Maintenance Therapy in Advanced Non-Small Cell Lung Cancer: Before We Accept This Treatment Paradigm, Let's Critically Evaluate and Interpret the Data

Mark A. Socinski, MD | March 04, 2011
Non–small cell lung cancer (NSCLC) remains the leading cause of cancer-related mortality in the United States. Many patients present with symptomatic advanced metastatic disease and a significant proportion of patients with stage I-III relapse with metastatic spread. The use of platinum-based therapies, which have an acceptable toxicity profile, has been shown to prolong survival in patients who have a good performance status (PS). For many patients, platinum-based therapies are also effective at palliating disease-related symptoms. The benefit of platinum-based therapies occurs early, and several randomized trials have suggested that 3 to 4 cycles of therapy are just as effective as 6 or more cycles when considering overall survival (OS).1

After years of assuming that all platinum-based doublets including a third-generation agent (ie, paclitaxel, docetaxel [Taxotere], vinorelbine [Navelbine], gemcitabine [Gemzar], or irinotecan) were equally efficacious, studies showed that treating non-squamous NSCLC with a combination of pemetrexed (Alimta) and cisplatin improved OS compared with a doublet of gemcitabine and cisplatin.2 Other trials demonstrated that adding bevacizumab (Avastin)3 or cetuximab (Erbitux)4 to standard platinum-based chemotherapy in the first-line treatment of stage IV NSCLC prolonged survival. Despite these advances, stage IV NSCLC remains an incurable disease.

Second- and third-line treatments have been shown to improve survival and palliate symptoms,5,6 with pivotal phase III trials leading the FDA to approve docetaxel,5 pemetrexed,7 and erlotinib (Tarceva)6 for this indication. Approval of these drugs ushered in the era of multiple-line therapy, changing the treatment paradigm for advanced NSCLC.

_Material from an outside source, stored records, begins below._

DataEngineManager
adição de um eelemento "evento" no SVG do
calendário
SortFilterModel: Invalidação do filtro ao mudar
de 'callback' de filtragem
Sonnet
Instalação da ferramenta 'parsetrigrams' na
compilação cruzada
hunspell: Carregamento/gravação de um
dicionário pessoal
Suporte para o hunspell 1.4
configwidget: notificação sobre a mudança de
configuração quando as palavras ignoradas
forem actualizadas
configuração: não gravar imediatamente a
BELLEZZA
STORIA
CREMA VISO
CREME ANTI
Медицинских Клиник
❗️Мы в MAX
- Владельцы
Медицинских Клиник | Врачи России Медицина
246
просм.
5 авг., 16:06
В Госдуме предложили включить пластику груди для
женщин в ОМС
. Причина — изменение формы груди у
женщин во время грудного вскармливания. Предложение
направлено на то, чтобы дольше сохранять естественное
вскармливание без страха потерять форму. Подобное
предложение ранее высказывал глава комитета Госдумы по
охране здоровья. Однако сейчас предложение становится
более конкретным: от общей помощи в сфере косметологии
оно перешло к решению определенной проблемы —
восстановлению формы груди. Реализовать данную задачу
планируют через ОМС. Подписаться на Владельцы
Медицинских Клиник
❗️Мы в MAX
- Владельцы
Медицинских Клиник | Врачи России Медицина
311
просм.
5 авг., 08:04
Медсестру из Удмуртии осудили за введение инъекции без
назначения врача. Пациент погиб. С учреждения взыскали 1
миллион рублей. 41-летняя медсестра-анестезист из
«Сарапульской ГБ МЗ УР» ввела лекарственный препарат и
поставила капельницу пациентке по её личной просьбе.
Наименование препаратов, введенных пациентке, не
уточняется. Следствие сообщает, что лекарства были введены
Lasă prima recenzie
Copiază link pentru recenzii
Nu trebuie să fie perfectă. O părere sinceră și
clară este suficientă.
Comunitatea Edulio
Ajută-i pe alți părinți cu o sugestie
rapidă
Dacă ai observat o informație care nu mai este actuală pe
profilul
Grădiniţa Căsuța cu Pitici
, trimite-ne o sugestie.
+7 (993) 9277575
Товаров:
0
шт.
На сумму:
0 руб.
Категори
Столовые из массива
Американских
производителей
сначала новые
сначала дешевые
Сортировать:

MAINTENANCE OR IMMEDIATE THERAPY TRIALS

Second-line therapy has traditionally been administered at the time of objective disease progression following first-line therapy. Four recent trials have questioned whether this strategy is prudent in patients with advanced NSCLC. These trials were similarly designed. Each administered 4 cycles of a platinum-based chemotherapy regimen as first-line treatment for advanced stage IV NSCLC. Those patients who were non-progressive after first-line therapy were randomized to immediate or delayed treatment with a single agent approved as second-line therapy (Figure 1). Three of the trials used the term maintenance8-10 to describe treatment administered immediately after completion of 4 cycles of first-line therapy, while the fourth used the term immediate.11 Delayed treatment was initiated only upon clear evidence of renewed progression. The single agents used after first-line therapy included pemetrexed, erlotinib, and docetaxel, all drugs that have available evidence suggesting they improve survival over best supportive care or placebo.

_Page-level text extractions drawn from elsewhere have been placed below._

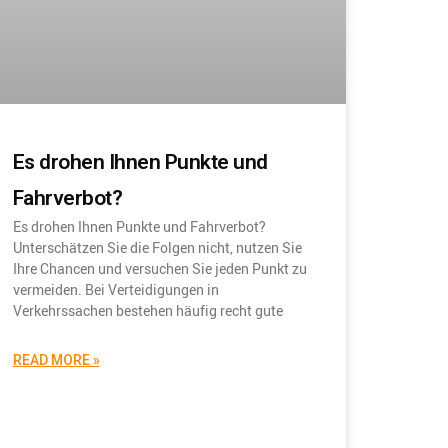
Es drohen Ihnen Punkte und
Fahrverbot?
Es drohen Ihnen Punkte und Fahrverbot?
Unterschätzen Sie die Folgen nicht, nutzen Sie
Ihre Chancen und versuchen Sie jeden Punkt zu
vermeiden. Bei Verteidigungen in
Verkehrssachen bestehen häufig recht gute
READ MORE »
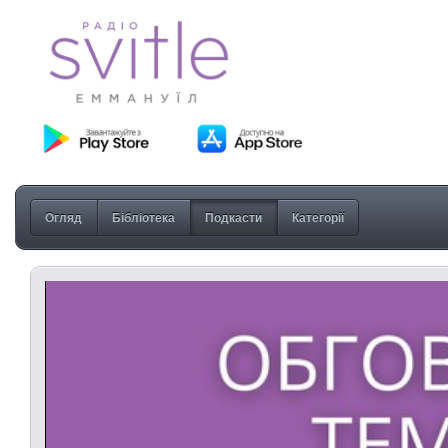
Огляд
Бібліотека
Подкасти
Категорії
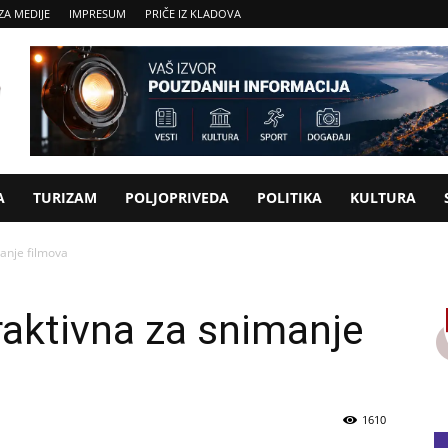
ZA MEDIJE
IMPRESUM
PRIČE IZ KLADOVA
A
TURIZAM
POLJOPRIVEDA
POLITIKA
KULTURA
manje filmova
raktivna za snimanje
1610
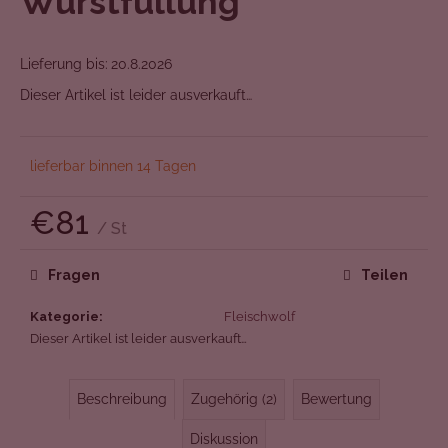
Wurstfüllung
von
5
Sternen.
Lieferung bis:
20.8.2026
Dieser Artikel ist leider ausverkauft…
lieferbar binnen 14 Tagen
€81
/ St
Verkaufspreis:
Fragen
Teilen
Kategorie
:
Fleischwolf
Dieser Artikel ist leider ausverkauft…
Beschreibung
Zugehörig (2)
Bewertung
Diskussion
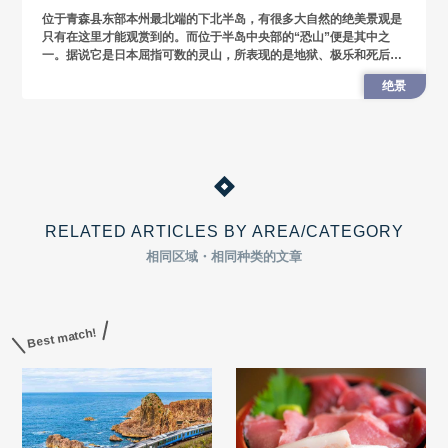
位于青森县东部本州最北端的下北半岛，有很多大自然的绝美景观是
只有在这里才能观赏到的。而位于半岛中央部的“恐山”便是其中之
一。据说它是日本屈指可数的灵山，所表现的是地狱、极乐和死后的
世界。这次就介绍一下这座虽带有奇异色彩，但却能给人带来大自然
绝景
绝美景观
RELATED ARTICLES BY AREA/CATEGORY
相同区域・相同种类的文章
Best match!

Three of the trials registered patients at the time of first-line therapy, and approximately 50% of study participants never made it to the randomization phase (Table 1). The reasons for this dropout have not yet been presented, but presumably they related largely to early disease progression, toxicity, declining PS due to disease or treatment, or patient preference. This important observation needs to be considered as one interprets the benefit of maintenance therapy.

Only one trial11 dictated and exposed patients in the delayed cohort to the same agent patients in the maintenance or immediate arm received. The other 3 trials were placebo-controlled8-10 and allowed physicians to treat the patients in the placebo arms at their discretion, leading to an imbalance in exposure to second-line agents. Patients in the placebo-controlled trials were seen every 3 weeks, underwent scanning every 6 weeks, and had to demonstrate clear objective evidence of disease progression before transitioning from placebo to active treatment. Consequently, 30% to 50% of patients in the placebo arms never received second-line therapy. This has led many to interpret the results from these trials as affirmation of the value of second-line therapy, rather than as evidence that such treatment should begin immediately following 4 cycles of first-line therapy.

There is no consensus about the terminology to use when discussing the phenomenon of maintenance therapy. Other interpretations of the strategy used in these trials are prolonged duration of first-line therapy, sequential therapy, or earlier administration of effective second-line therapy. Because these trials (Table 1) used only FDA-approved agents with acceptable toxicity profiles in this setting, the trial summaries herein focus on efficacy outcomes and do not include specific toxicity data.